## Dataset entries
- - -
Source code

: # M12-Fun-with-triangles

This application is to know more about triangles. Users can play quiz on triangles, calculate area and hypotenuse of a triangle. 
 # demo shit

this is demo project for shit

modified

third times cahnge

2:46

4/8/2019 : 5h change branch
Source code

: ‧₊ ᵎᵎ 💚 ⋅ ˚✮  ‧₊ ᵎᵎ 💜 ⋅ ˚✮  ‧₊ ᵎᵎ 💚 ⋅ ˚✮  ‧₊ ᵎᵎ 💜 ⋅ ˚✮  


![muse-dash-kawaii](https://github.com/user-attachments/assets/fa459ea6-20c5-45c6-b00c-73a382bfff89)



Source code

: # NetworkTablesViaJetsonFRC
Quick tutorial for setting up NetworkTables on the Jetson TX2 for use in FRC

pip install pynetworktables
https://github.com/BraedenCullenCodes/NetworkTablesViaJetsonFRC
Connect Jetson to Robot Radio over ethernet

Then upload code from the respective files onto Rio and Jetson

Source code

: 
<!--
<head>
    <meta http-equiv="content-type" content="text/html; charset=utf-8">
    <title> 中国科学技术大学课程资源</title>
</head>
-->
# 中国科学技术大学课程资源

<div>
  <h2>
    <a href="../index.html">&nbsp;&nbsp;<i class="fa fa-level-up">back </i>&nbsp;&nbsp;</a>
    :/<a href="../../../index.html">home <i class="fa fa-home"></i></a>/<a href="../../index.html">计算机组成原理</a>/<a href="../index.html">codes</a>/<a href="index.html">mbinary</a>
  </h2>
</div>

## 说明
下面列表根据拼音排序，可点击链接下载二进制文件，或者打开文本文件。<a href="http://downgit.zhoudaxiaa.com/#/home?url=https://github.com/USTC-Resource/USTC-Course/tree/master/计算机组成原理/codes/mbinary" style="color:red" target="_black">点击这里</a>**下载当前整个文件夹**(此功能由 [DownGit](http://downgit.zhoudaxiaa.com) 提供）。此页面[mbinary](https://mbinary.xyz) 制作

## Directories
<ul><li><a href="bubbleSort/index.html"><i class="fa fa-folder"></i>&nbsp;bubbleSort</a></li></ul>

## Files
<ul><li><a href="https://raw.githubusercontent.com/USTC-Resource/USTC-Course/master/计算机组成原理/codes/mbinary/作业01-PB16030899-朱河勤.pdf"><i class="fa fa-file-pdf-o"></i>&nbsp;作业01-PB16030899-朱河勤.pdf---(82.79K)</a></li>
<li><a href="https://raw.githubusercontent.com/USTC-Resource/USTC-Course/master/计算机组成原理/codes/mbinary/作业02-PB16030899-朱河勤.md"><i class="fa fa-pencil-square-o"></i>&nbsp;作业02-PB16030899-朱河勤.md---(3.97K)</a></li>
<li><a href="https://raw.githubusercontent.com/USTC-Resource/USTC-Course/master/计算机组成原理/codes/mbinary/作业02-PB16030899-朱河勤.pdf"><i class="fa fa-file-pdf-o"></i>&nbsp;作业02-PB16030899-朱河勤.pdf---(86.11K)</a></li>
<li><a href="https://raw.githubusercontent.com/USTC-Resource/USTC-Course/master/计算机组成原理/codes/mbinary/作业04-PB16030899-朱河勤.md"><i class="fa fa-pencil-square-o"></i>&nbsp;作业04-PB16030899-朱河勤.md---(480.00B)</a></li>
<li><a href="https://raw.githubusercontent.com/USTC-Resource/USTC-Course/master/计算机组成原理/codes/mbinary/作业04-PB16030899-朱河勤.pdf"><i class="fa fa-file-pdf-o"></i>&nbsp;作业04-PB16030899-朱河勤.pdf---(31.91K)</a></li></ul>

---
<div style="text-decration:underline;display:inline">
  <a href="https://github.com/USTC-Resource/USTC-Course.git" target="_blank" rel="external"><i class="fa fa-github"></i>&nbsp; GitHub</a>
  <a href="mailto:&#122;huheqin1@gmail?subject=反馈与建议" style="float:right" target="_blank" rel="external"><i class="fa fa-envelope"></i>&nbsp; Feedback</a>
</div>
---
- - -
## Brief
Render the material above as a JSON list of strings, one string per line and blank lines omitted, covering only the stretch from the start of the material through the line containing "Quick tutorial for".

## Your solution
[
  "Source code",
  ": # M12-Fun-with-triangles",
  "This application is to know more about triangles. Users can play quiz on triangles, calculate area and hypotenuse of a triangle. ",
  " # demo shit",
  "this is demo project for shit",
  "modified",
  "third times cahnge",
  "2:46",
  "4/8/2019 : 5h change branch",
  "Source code",
  ": ‧₊ ᵎᵎ 💚 ⋅ ˚✮  ‧₊ ᵎᵎ 💜 ⋅ ˚✮  ‧₊ ᵎᵎ 💚 ⋅ ˚✮  ‧₊ ᵎᵎ 💜 ⋅ ˚✮  ",
  "![muse-dash-kawaii](https://github.com/user-attachments/assets/fa459ea6-20c5-45c6-b00c-73a382bfff89)",
  "Source code",
  ": # NetworkTablesViaJetsonFRC",
  "Quick tutorial for setting up NetworkTables on the Jetson TX2 for use in FRC"
]